Very generous offer, Julie. Up here in the Pacific Northwest I may have a chance to pitch to a representative from the Donners company, as they visit Seattle for a Northwest Screenwriting Guild event next Friday and Saturday.

Last time I pitched to a representative from Village Roadshow I got ripped for dressing up in constume. (All I wanted to do was make an impression) That backfired on me too.

I'm not a very good pitcher. Wish I was better at it. Never got a request for a read based on a pitch I deliverd. This especially hurt serveral years back when I pitched to a representative from Lynda Obst's company.

Still, (sigh) I'm going to continue to work at my pitching prowess. It's just funny that a high social event is required of people who are TYPICALLY introspective and shy in nature. O well, gold rules. I ain't got the gold, so I'm left to function in a system of those who do.

Thanks for putting yourself out there, and being willing to help writers out. You're one of my heros Julie.

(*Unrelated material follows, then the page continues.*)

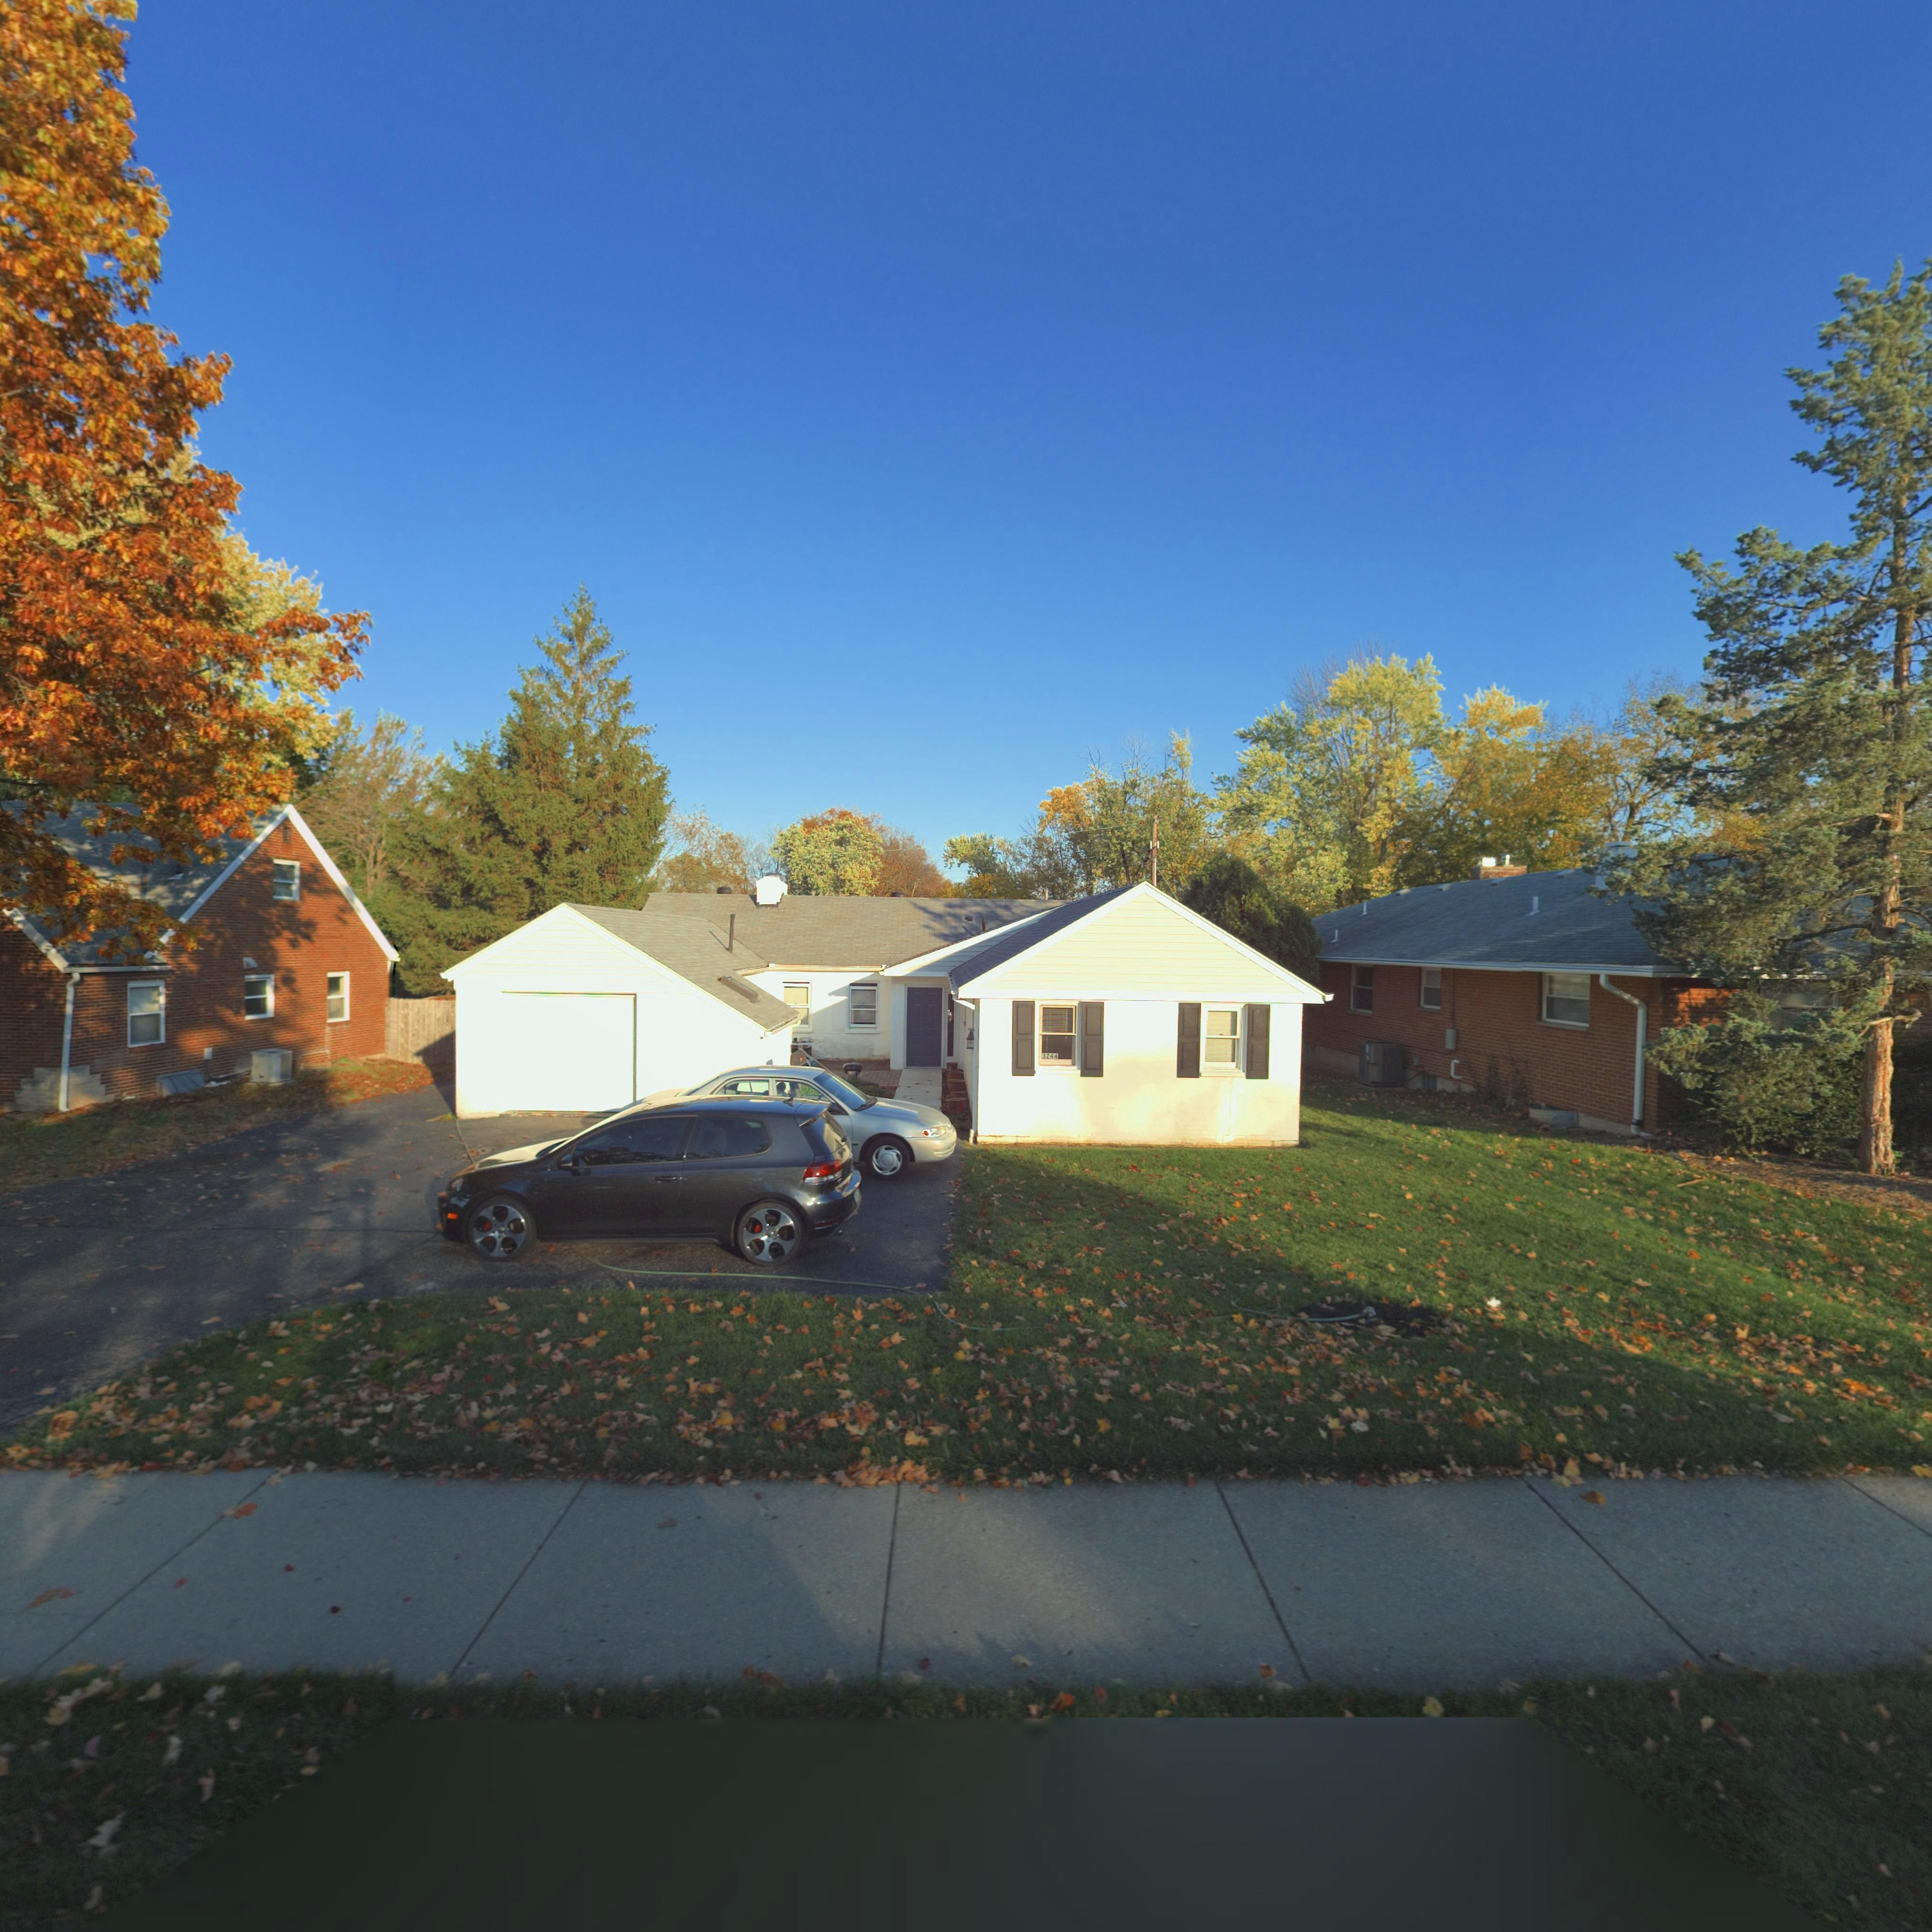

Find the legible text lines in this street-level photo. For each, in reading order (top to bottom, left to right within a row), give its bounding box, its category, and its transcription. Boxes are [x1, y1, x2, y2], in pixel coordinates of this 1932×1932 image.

[1042, 1053, 1058, 1060] StreetNumber: 3244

- E.C. Henry from Bonney Lake, WA

Anonymous said...

I am the worst pitch writer in the world, certainly in North America anyway. I absolutely suck at it--and I've had 4 movies made in the past 12 years and another 3 or 4 sales (sold one for which I've yet to get paid)...and if I have (okay, I have) a weakness, it's pitching. I'm not an orator, I'm not a talker, and I sure as hell am not a "speaker" (I failed speech class in college 4 times before the instructor took pity on me and suggested I take the class P/F and passed me just to get rid of me). I know my story inside out, upside down, backwards, forwards, sideways...but make me pitch it in five minutes, I'd rather kill myself.

Being able to pitch is the toughest five minutes of your life. It's hell. or worse.